● THINGS TO DO:
• 1. Answer these questions from the debate on the amendment, marking each answer as the question is marked:
(a) Which words does the amendment propose to leave out?
(b) To whom did the Lord Chancellor think the decision should be left?
(c) According to Lord Tweedmouth, before whom does a man first go under the Extradition Act?
• 2. Carry the debate on the amendment forward from the end of Lord Tweedmouth's remarks.

● EXCERPT PROVIDED:
Amendment moved— In page 8, lines 5 and 6, to leave out the words 'or whether any offence is an offence of a political character.'"—(Lord Tweedmouth.)

THE LORD CHANCELLOR

thought that the noble Lord had hardly appreciated the effect of his own Amendment. He proposed to omit these words, but he had not suggested who was to try the offences referred to, or where they should be tried. It was doubtless true, as the noble Lord had said, that it was occasionally somewhat difficult to define a particular offence; but, on the other hand, their Lordships should consider what they were doing. In the first place, what tribunal were they going to set up? This was a matter which had to be decided on the arrival of the person. Such a proposal as was made in another place, to have a decision subject to an appeal which in turn would be subject to a further appeal, was not applicable to a matter that must be decided immediately. They could not keep a person in the position of being neither accepted nor rejected; a decision must be given one way or the other at once. Looking at the nature of the decision to be given, he would have thought that perfect security was obtained by leaving the matter to the Secretary of State, responsible to Parliament, because no Secretary of State would care to take the responsibility of refusing asylum in a doubtful case. The noble Lord was doubtless moving with a desire to aid the supposed refuges, but his own view was that the most perfect security was obtained by leaving the matter to the Secretary of State, who was responsible to Parliament.

LORD TWEEDMOUTH

said he had purposely left the Amendment in its present form, and had refrained from suggesting another tribunal because he thought it was a matter rather for the Government. These cases of political offences would not very frequently arise, and they ought to be dealt with with extreme care. Under the Extradition Act a man went before the magistrate, and then from the decision of the magistrate there was an appeal to a higher Court. He thought it would have been well to follow some similar course in these cases. It was just under this Bill that cases were likely to arise similar to the instance in 1890 to which he had referred. He regretted that the noble and learned Lord had not adopted a more sympathetic attitude. He thought it was a subject which would have commended itself to the noble and learned Lord, and, if his noble friends would support him, he was inclined to press the matter to a division.

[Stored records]
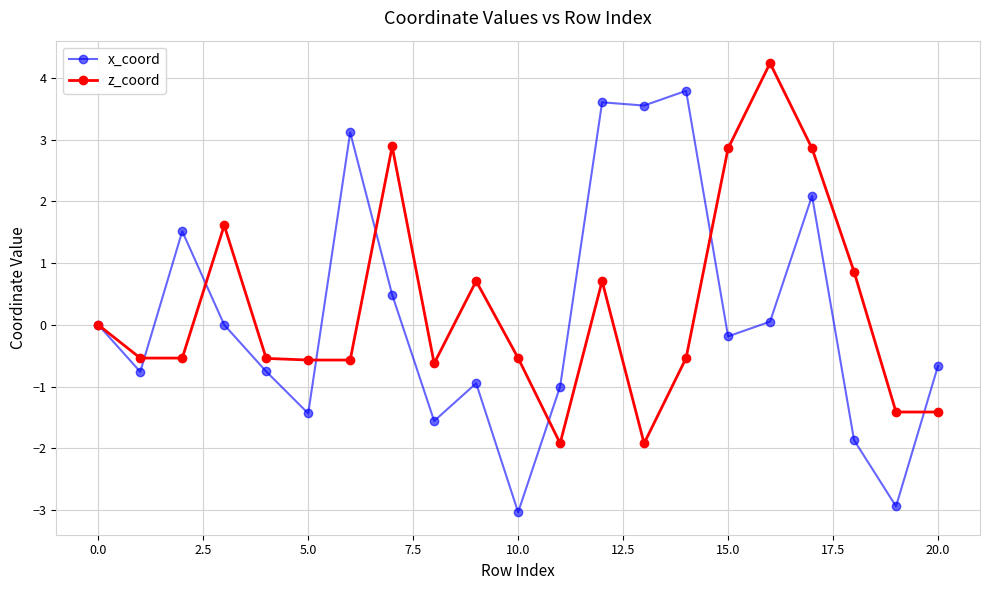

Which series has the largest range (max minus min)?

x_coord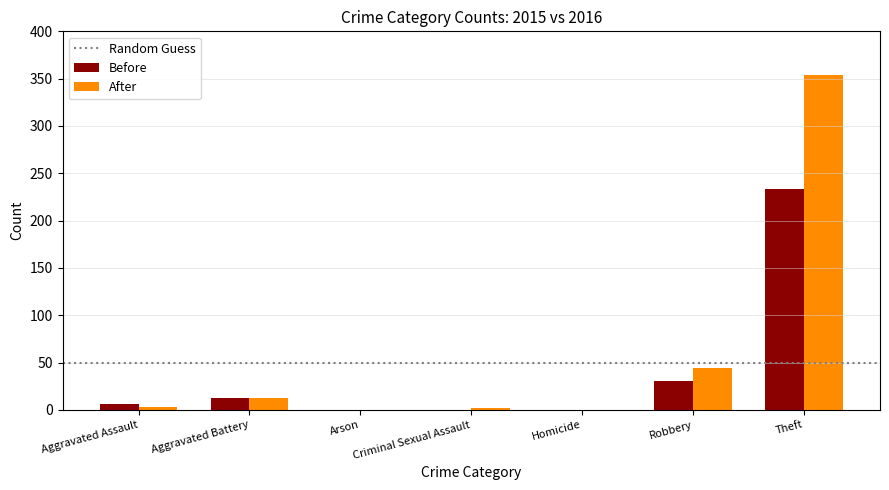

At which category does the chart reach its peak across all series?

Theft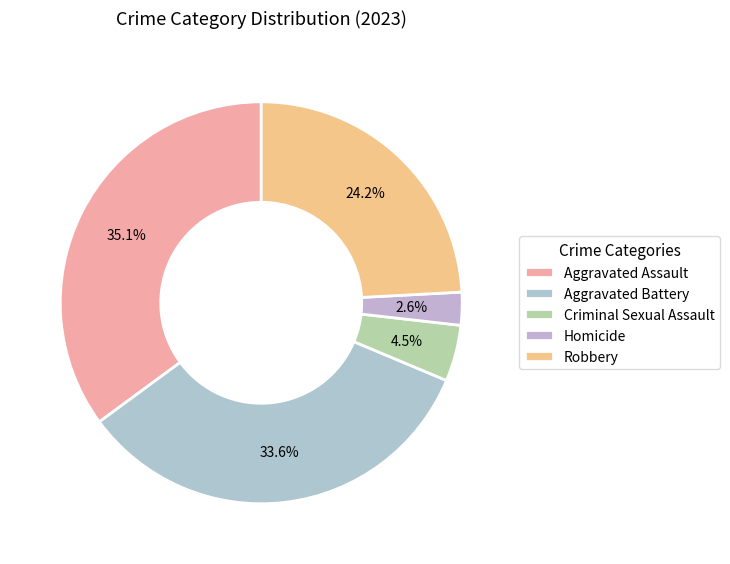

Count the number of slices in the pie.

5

● RESPONSES BY TASK:
• 1.
(a) The words "or whether any offence is an offence of a political character," in page 8, lines 5 and 6.
(b) The Secretary of State, who is responsible to Parliament.
(c) The magistrate, from whose decision there is an appeal to a higher Court.

• 2.
*THE MARQUESS OF LANSDOWNE

said the noble Lord had stated that he would be content with getting rid of the appeal to the Secretary of State, and would leave it to the Government to consider whether any form of appeal should be substituted. That would put them in this position. In political cases, either the question would have to be decided by the immigration board, which had not been spoken of in terms of inordinate respect by the critics of the Bill, and which, he thought, would be quite incompetent to deal with the question; or an appeal would have to be given to the Courts of Law. Several times in the course of the debate it had been said that what was required was some simple and expeditious way of dealing with cases as they arose. The attainment of that object was not consistent with a procedure which would leave it open to any immigrant whose fitness for admission was challenged to raise a question of law, or induce somebody else to raise a question of law, to be carried from Court to Court, involving litigation, during which, presumably, the shipowner would be responsible for the charge of the would-be immigrant. The whole proposal was so foreign to the general purpose and scope of the Bill that the Government could not do otherwise than resist it.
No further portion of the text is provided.